ANKARA (AA) - AYLİN DAL / FERDİ TÜRKTEN - Yargıtay 16. Ceza Dairesi, örgütsel faaliyetlerini, örgütün gerçek yüzünün ortaya çıkıp kamuoyunca da bilinmesinden önce başlayarak darbe girişimi sonrasında da devam ettiren ve yakalanana kadar faaliyetlerini sürdüren sanığın "Fetullahçı Terör Örgütü/Paralel Devlet Yapılanması'nın (FETÖ/PDY) terör örgütü olduğunu bilmediğine" ilişkin savunmasına itibar edilmemesi gerektiğine hükmetti.
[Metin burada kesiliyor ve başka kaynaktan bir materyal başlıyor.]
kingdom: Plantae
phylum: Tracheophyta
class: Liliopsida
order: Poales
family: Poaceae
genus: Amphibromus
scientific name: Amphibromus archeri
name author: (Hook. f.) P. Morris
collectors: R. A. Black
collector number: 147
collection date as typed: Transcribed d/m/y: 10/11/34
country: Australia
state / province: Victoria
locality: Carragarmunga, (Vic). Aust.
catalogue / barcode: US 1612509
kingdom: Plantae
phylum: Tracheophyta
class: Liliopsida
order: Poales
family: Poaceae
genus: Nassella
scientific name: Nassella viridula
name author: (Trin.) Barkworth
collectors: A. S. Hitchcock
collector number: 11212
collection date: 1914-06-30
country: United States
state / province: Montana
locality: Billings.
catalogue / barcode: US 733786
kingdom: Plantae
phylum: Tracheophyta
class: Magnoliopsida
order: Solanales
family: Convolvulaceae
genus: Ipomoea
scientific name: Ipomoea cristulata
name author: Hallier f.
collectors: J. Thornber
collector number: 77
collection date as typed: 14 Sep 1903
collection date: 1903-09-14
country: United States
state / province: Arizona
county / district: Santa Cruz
Afyonkarahisar'da FETÖ/PDY terör örgütünün Dinar ilçesi mütevelli heyeti içerisinde yer alan kişi, örgütsel toplantılar yapmak, himmet toplamak, kapatılan derneklerin organizasyonlarına katılıp ekonomik destek sağlamak, örgüt mensuplarınca kutsallık atfedilen "F" serisinden 1 dolar bulundurmak, talimat üzerine Bankasya'ya para yatırmak suretiyle örgüt üyeliği suçundan hapis cezası aldı.
Yerel mahkemenin kararı, itiraz üzerine Bölge Adliye Mahkemesine, buradan da temyiz edilerek Yargıtay 16. Ceza Dairesine geldi. Daire, Bölge Adliye Mahkemesinin kararını onadı.
Dairenin kararında, FETÖ/PDY terör örgütünün Dinar ilçesi mütevelli heyeti içerisinde yer alarak, örgütsel nitelikte toplantılar yapmak, örgüte kazanç sağlamak için himmet toplamak, örgüte müzahir oldukları için kapatılan dernek organizasyonlarına katılıp ekonomik destek sağlamak, örgüt mensuplarınca kutsallık atfedilen "F" serisinden 1 dolar bulundurmak, talimat üzerine Bankasya'ya para yatırmak şeklinde gerçekleşen faaliyetlerin örgütsel nitelikte eylemler olduğunun altı çizildi.
Kararda bu nedenle, içerdikleri çeşitlilik, yoğunluk ve süreklilik nedeniyle örgüt üyeliği kabulünde bir isabetsizlik bulunmadığı vurgulandı.
Örgütsel faaliyetlerin, örgütün gerçek yüzünün ortaya çıkıp kamuoyunca da bilinmesinden önce başlayarak 15 Temmuz darbe girişimi sonrasında da devam ederek yakalanma tarihine kadar sürmesi karşısında sanığın "FETÖ/PDY'nin terör örgütü olduğunu bilmediğine" ilişkin savunmasına itibar etmeyen ve Türk Ceza Kanunu'nun (TCK) 30. Maddesinde yer alan "hata" hükümlerini uygulamayan yerel mahkeme kararında hukuka aykırılık görülmediği kaydedildi.
TCK'nin "Hata" başlıklı 30. maddesi, "Suçun kanuni tanımındaki maddi unsurları bilmeyen kişinin, kasten hareket etmiş sayılmayacağını ve işlediği fiilin haksızlık oluşturduğu hususunda kaçınılmaz bir hataya düşen kişinin cezalandırılmayacağını" hükme bağlıyor.